- WHAT YOU SHOULD DO: Search the listing below for the line containing "(x=265, y=181) px". From there through the line containing "<298,195,349,304> (left, top, right, bottom; pixels)", transcribe every line exactly, both ends included.

++++

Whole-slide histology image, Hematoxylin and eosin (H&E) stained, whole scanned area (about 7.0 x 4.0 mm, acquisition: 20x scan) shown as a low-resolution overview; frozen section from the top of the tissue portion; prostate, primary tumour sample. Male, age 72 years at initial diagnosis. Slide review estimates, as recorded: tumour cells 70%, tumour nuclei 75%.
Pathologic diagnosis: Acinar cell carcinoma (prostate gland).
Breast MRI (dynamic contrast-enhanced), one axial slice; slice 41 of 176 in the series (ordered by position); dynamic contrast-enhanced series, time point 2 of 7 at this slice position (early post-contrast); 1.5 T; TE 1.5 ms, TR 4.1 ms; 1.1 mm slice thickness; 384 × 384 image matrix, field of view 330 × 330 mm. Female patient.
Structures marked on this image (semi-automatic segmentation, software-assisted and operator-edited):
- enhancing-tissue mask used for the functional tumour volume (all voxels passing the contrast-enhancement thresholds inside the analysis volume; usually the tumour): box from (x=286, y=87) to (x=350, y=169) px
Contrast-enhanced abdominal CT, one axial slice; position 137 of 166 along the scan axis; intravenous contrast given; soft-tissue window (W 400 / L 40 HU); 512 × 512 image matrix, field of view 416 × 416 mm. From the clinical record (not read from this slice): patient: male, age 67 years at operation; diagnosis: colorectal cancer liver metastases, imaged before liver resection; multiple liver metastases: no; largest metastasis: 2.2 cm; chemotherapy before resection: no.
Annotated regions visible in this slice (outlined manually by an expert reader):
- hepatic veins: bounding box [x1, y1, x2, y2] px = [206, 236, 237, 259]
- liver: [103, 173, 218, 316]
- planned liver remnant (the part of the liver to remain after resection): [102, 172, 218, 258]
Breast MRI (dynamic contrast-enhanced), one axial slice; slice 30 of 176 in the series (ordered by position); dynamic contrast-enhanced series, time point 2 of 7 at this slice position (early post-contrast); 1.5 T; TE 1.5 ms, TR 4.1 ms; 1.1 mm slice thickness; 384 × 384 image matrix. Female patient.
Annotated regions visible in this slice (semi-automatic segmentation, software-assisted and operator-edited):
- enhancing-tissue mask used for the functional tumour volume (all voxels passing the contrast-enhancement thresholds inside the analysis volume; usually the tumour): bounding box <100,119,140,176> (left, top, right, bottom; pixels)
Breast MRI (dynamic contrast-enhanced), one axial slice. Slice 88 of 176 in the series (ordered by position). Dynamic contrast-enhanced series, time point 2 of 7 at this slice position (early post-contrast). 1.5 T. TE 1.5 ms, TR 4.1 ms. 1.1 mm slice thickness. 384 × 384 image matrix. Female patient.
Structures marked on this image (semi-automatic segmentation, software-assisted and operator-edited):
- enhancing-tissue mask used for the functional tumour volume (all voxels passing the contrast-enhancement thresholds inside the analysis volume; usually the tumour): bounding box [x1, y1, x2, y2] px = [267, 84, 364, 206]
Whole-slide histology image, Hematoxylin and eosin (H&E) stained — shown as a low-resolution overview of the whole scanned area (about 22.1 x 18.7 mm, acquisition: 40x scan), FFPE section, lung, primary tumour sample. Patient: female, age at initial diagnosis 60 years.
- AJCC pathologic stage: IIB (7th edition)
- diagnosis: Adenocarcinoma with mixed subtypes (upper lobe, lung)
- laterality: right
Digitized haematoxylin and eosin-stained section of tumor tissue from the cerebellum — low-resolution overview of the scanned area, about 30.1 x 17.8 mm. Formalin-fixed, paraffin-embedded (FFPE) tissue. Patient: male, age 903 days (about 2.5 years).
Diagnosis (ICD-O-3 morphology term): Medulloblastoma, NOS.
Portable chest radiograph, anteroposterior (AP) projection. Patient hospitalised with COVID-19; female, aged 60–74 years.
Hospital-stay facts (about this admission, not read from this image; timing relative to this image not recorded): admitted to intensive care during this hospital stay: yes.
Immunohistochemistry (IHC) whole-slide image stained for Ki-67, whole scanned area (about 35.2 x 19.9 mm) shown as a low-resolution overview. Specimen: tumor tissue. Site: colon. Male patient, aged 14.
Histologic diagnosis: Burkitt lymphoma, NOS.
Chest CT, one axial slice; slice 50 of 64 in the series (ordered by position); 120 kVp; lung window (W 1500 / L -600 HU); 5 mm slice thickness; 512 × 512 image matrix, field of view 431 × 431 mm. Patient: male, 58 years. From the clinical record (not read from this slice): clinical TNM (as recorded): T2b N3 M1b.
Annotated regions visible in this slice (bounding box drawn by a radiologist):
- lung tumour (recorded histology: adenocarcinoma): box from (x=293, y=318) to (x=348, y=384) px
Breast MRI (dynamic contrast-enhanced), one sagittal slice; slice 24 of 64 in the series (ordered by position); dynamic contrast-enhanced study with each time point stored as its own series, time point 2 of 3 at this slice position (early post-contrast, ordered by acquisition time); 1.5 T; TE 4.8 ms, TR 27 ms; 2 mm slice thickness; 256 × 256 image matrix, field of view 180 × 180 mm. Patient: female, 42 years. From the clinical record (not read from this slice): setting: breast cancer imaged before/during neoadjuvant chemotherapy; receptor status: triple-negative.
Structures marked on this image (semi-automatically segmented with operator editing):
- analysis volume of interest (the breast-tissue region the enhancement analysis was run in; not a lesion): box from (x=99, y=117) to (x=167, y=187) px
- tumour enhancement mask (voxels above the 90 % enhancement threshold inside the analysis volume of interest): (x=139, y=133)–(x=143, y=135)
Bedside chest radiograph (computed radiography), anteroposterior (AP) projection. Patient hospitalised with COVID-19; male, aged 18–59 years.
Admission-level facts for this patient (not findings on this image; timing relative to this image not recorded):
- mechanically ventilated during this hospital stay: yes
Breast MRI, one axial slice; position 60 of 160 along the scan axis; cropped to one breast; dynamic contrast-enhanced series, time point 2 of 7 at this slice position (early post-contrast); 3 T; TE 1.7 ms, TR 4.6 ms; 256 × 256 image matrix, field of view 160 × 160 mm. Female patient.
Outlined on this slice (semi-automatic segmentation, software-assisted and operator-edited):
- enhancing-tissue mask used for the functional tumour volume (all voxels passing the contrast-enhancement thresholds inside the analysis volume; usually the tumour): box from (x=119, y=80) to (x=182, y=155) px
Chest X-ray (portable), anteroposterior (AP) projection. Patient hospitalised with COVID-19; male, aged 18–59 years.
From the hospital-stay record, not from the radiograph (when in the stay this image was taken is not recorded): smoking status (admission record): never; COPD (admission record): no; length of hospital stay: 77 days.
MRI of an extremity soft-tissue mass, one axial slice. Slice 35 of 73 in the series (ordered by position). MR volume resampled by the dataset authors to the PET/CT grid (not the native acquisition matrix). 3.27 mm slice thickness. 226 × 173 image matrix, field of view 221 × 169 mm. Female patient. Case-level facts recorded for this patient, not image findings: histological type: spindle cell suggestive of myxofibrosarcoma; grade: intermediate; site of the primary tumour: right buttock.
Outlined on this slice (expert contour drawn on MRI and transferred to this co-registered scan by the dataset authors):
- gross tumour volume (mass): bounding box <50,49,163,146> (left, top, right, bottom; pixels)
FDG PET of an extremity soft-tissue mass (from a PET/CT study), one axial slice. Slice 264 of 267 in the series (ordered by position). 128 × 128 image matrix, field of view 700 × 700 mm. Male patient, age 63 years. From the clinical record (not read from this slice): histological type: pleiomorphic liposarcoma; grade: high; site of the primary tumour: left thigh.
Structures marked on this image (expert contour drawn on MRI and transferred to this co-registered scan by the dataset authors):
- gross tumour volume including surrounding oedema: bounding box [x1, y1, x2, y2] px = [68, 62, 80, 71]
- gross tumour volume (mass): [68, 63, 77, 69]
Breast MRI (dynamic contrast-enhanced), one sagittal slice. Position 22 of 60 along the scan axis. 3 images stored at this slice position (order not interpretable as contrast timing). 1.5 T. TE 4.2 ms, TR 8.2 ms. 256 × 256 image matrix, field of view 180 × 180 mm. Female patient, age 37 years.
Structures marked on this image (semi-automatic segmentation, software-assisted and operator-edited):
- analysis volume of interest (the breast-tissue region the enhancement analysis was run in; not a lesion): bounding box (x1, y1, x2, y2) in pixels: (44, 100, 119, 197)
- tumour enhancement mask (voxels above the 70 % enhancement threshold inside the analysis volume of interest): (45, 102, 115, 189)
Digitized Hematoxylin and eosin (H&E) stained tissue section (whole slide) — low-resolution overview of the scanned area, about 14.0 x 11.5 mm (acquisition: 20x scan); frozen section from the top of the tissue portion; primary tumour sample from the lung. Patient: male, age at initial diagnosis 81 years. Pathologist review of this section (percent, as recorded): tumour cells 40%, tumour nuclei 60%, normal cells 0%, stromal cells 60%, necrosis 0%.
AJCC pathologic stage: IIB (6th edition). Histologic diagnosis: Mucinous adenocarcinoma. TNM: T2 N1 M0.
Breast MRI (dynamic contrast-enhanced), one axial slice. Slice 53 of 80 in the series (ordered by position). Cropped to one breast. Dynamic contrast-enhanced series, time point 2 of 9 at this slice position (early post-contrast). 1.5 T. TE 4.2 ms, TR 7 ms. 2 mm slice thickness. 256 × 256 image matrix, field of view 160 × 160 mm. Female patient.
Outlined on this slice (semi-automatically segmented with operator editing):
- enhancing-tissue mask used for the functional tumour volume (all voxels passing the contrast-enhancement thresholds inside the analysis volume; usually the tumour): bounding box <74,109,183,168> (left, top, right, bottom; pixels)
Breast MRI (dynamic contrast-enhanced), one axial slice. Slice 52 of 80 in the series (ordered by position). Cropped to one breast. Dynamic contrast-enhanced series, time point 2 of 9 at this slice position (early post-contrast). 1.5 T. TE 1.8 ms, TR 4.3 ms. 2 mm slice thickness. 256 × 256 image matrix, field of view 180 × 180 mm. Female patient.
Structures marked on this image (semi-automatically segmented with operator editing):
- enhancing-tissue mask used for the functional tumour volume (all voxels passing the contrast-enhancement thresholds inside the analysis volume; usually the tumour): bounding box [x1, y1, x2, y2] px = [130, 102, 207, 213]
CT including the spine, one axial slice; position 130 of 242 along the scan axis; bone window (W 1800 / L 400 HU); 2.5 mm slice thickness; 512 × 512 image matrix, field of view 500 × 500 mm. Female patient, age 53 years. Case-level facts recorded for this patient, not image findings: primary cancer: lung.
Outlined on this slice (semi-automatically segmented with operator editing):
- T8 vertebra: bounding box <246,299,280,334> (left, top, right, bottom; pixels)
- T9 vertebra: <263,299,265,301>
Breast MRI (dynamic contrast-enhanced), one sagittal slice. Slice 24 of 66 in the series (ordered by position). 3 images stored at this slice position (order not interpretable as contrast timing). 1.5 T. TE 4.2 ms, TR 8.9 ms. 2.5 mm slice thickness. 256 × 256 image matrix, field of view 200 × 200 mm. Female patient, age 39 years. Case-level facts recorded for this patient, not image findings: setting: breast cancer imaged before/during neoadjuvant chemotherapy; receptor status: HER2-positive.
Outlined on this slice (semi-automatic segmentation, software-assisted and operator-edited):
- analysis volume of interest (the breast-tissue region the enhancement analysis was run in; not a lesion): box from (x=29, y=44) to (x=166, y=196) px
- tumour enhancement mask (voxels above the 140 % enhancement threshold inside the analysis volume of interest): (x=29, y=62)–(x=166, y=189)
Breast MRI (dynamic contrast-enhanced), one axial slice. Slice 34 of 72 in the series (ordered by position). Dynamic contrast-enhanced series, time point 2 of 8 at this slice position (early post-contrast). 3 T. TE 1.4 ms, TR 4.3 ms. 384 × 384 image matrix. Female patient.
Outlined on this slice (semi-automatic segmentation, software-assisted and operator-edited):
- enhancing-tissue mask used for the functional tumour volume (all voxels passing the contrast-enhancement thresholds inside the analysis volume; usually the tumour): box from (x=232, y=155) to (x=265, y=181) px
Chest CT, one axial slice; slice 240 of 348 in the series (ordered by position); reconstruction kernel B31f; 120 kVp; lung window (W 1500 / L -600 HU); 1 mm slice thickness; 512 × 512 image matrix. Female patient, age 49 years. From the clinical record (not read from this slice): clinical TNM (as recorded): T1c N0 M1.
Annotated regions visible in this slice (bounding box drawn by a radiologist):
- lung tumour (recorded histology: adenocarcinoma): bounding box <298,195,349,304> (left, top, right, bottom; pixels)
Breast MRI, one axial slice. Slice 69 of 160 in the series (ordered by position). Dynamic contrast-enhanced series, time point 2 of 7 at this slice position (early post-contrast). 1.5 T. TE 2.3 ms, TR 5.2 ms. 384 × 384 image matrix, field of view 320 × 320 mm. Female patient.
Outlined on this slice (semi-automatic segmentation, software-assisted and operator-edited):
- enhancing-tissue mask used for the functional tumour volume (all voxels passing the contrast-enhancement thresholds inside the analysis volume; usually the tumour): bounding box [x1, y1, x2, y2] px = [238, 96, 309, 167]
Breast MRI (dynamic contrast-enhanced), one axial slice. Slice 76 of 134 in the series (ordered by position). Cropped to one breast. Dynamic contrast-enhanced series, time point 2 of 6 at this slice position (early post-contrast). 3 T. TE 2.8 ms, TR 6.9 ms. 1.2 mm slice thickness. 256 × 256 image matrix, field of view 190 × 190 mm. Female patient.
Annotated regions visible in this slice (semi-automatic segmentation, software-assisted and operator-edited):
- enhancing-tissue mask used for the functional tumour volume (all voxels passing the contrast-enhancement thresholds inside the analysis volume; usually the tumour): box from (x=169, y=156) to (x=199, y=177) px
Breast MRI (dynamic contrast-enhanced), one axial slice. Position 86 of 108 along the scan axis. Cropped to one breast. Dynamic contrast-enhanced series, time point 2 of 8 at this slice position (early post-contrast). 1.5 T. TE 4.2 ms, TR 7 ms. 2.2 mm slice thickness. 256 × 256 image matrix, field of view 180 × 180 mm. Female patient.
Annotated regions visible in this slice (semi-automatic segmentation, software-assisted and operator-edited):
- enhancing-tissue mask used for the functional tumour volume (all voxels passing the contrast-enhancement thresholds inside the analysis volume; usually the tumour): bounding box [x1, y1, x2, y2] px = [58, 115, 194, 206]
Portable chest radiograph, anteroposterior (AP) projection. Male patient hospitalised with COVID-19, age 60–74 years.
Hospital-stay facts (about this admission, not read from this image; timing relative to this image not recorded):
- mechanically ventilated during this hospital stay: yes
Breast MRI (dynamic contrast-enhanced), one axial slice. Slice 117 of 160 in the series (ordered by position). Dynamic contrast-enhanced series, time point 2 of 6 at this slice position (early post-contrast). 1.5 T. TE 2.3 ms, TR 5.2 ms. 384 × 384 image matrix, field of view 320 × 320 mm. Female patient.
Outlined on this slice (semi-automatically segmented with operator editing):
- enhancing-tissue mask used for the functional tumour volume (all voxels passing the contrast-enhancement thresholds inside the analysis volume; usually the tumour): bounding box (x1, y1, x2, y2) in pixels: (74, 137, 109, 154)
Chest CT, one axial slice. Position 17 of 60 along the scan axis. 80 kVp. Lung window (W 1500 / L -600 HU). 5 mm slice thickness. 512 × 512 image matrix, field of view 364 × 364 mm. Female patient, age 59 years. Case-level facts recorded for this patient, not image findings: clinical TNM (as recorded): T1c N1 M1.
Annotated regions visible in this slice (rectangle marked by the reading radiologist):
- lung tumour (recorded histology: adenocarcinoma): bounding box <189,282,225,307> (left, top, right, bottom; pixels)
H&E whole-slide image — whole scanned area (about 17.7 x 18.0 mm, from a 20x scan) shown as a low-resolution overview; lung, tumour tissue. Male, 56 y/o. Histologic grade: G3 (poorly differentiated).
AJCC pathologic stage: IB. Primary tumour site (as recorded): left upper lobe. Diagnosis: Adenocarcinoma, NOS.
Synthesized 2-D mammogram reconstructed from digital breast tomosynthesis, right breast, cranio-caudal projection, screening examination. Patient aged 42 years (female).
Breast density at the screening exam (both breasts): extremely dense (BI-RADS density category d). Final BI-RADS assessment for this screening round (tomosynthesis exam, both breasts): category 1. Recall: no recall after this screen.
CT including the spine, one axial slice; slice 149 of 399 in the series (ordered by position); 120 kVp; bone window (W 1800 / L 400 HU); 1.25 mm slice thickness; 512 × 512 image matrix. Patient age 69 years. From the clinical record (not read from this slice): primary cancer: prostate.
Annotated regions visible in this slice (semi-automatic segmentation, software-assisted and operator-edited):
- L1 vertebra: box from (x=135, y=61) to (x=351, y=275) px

++++

- OUTPUT FOR THIS TASK:
- enhancing-tissue mask used for the functional tumour volume (all voxels passing the contrast-enhancement thresholds inside the analysis volume; usually the tumour): box from (x=232, y=155) to (x=265, y=181) px
Chest CT, one axial slice; slice 240 of 348 in the series (ordered by position); reconstruction kernel B31f; 120 kVp; lung window (W 1500 / L -600 HU); 1 mm slice thickness; 512 × 512 image matrix. Female patient, age 49 years. From the clinical record (not read from this slice): clinical TNM (as recorded): T1c N0 M1.
Annotated regions visible in this slice (bounding box drawn by a radiologist):
- lung tumour (recorded histology: adenocarcinoma): bounding box <298,195,349,304> (left, top, right, bottom; pixels)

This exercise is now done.